Hat ein Rechtsmittel keine aufschiebende Wirkung, so kann der Vorsitzende des Gerichts, das über das Rechtsmittel
zu entscheiden hat, die Vollstreckung durch einstweilige Anordnung aussetzen (§ 199 Abs 2 Satz 1 SGG). Die
Entscheidung gemäß § 199 Abs 2 ergeht nach freiem Ermessen. Dabei sind die schutzwürdigen Sicherungs- und
Erhaltungsinteressen beider Beteiligten sorgfältig abzuwägen, insbesondere auf den voraussichtlichen Erfolg der
Berufung Rücksicht zu nehmen (Meyer-Ladewig Kommentar zum SGG, § 199 RdNr 8). Eine derartige Abwägung hat
auch im Falle der Berufung stattzufinden, so dass die Aussetzung der Vollstreckung nicht nur in Ausnahmefällen in
Betracht kommt.
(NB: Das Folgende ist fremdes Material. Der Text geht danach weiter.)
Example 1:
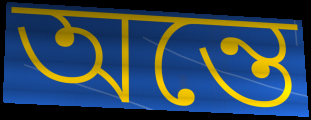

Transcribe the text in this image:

অন্তে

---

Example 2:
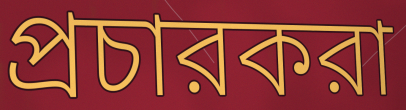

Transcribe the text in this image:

প্রচারকরা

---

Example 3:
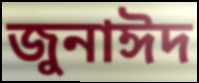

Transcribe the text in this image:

জুনাঈদ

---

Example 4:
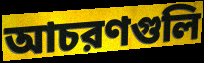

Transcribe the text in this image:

আচরণগুলি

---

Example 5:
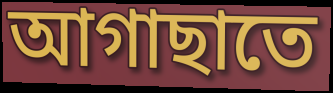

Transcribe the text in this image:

আগাছাতে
Die Regelung des § 154 Abs 2 SGG, wonach die aufschiebende Wirkung von Berufung und
Nichtzulassungsbeschwerde für bestimmte Fälle (zwingend) angeordnet ist, zwingt nicht zu der Schlussfolgerung,
dass sonst im Einzelfall die Anordnung der aufschiebenden Wirkung nur ausnahmsweise in Betracht kommt. Ein
Regel-/Ausnahmeverhältnis kann dem Gesetz nicht entnommen werden (vgl Zeihe in SGb 94, Seite 505; a.A. Meyer-
Ladewig aaO RdNr 8a unter Verweisung auf BSG Beschluss vom 06.05.1960 - BSGE 12, 138). Der Richter muss
unerwünschte Folgen einer etwaigen Überzahlung verhindern, soweit ihm das Gesetz dies erlaubt. Das ist durch die
klare Ermessenregelung in § 199 Abs 2 SGG der Fall (Zeihe aaO Seite 506).
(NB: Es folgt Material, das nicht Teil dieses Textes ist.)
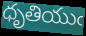
ధృతియుఁ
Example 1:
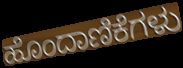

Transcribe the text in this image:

ಹೊಂದಾಣಿಕೆಗಳು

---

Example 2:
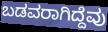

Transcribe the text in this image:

ಬಡವರಾಗಿದ್ದೆವು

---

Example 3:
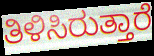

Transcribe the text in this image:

ತಿಳಿಸಿರುತ್ತಾರೆ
Vorliegend überwiegt das Interesse des Beklagten, dass nicht vor endgültiger Klarstellung der Sach- und Rechtslage
Leistungen erbracht werden müssen, die dann nicht oder nur unter erschwerten Bedingungen im Falle des Erfolgs der
Berufung zurückgefordert werden können, das Interesse des Klägers an der Vollziehung des Urteils. Es besteht für
den Leistungsträger vielfach die Gefahr, dass die Rückerstattung faktisch nicht realisierbar ist (ebenso LSG
Niedersachsen-Bremen, Beschluss vom 12.06.2003 Az: L 13 SB 19/03 ER). So kann der Leistungsträger keine
Erstattung wegen Beträgen verlangen, die er in Ausführung eines später aufgehobenen Urteils erbracht hat (sog.
Urteilsleistungen), wenn die Rückzahlung für den Leistungsempfänger eine besondere Härte bedeuten würde (BSG
SozR 1300 § 50 Nr 6 und SozR 3-1300 § 45 Nr 10). Der Kläger hingegen erleidet durch die Aussetzung der
Vollstreckung keinen dauerhaften Nachteil, da er im Falle der Bestätigung des Ersturteils Leistungen rückwirkend
erhält.
Diese Anordnung ist unanfechtbar; sie kann jederzeit aufgehoben werden (§ 199 Abs 2 Satz 3 SGG).
Die Kostenentscheidung beruht auf § 193 Abs 4 SGG in entsprechender Anwendung (vgl Meyer-Ladewig, Kommentar
zum SGG, 7. Auflage § 199 RdNr 7 c).